→ Text block
A couple of days ago I wrote a blog in which I was somewhat negative about the Spring Application Platform. My issue is partly with the problems SpringSource is trying to solve, and also the way that they are trying to solve them.
The problems being targeted are twofold: first, the ability to get more precise control over which versions of which class are loaded by which libraries in the JVM, and secondly, the need for modular applications.
What I've been saying all along is that while the ability to get precise control over class versioning is worthwhile, it also involves quite a lot of pain, and for most developers, this pain will not be worthwhile.
What is really needed is modularity. SpringSource have gone straight for OSGi to achieve both modularity and class versioning. The problem is that this solution also brings is a lot of complexity. So in order to manage this complexity, an extra solution is needed to hide this complexity. Enter the Spring Application platform.
The problem with all of this is that there seems to be an implicit assumption that effective, dynamic modularity is not possible without OSGi. How about another approach? Why not try to see how far you can get with just the standard Java class loading mechanisms? Spare yourself all the hassle where it's not needed, and go straight for the sweet spot. That's the Impala approach. OSGi may come to Impala too, but it won't be forced on users.
Surprisingly, you can get pretty far without OSGi. For one, you can have multiple versions of your own applications loaded simultaneously in different modules. You can do on the fly updates. You can also get tremendous productivity advantages from simple and lightweight mechanisms for managing integration tests, with fewer restrictions on your runtime environment than you will have with OSGi.
What you don't get without OSGi is the ability to have multiple versions of third party libraries loaded concurrently within the same JVM. The question you have to ask yourself is this: how important is this feature to you? How much pain are you prepared to go to achieve it? After all, hundreds and thousands of Java applications have been written that don't rely on this feature. In my time as a Java developer, I can only think of at most a handful of occasions where class versioning issues have presented an issue. It does not seem like the kind of problem that deserves a solution with a far reaching impact on your technology choice, runtime environment and tool set.
In short, I am apparently in agreement with SpringSource that modularity and dynamic reloading are two features whose absence has been a real limitation to development using the Spring Framework. This certainly convinces me that the last year or so that I have spent working on Impala has not been a waste of time. Indeed, the benefits experience by projects I have worked on using Impala suggest the contrary.

→ Task requirements
Update the blog post from "The problems being" to "Enter the Spring Application platform.", changing each "class versioning" to "class version control". You won't need the records for this.

→ Record excerpts
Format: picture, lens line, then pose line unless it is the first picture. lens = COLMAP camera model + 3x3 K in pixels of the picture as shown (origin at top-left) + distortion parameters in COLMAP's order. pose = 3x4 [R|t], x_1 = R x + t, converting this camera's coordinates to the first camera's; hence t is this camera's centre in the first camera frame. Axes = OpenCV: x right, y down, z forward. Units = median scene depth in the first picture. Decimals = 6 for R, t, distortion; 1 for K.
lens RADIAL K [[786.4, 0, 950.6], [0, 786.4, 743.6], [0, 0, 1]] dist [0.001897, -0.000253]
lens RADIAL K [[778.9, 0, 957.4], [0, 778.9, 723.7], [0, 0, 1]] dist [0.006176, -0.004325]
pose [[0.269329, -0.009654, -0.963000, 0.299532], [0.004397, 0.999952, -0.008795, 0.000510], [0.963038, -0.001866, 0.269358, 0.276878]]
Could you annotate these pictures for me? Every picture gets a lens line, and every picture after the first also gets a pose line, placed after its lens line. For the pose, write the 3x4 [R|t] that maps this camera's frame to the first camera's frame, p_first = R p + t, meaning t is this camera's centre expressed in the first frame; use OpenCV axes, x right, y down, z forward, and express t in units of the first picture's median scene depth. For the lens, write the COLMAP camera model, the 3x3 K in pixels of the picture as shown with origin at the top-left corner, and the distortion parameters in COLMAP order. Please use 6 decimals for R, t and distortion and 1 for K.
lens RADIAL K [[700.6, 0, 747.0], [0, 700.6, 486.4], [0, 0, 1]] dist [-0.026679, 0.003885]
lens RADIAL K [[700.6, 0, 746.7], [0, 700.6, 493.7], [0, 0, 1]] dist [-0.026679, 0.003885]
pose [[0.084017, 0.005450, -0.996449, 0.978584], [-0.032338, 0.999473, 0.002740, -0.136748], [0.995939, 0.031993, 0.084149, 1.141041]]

→ Answer space
The problems being targeted are twofold: first, the ability to get more precise control over which versions of which class are loaded by which libraries in the JVM, and secondly, the need for modular applications.
What I've been saying all along is that while the ability to get precise control over class version control is worthwhile, it also involves quite a lot of pain, and for most developers, this pain will not be worthwhile.
What is really needed is modularity. SpringSource have gone straight for OSGi to achieve both modularity and class version control. The problem is that this solution also brings is a lot of complexity. So in order to manage this complexity, an extra solution is needed to hide this complexity. Enter the Spring Application platform.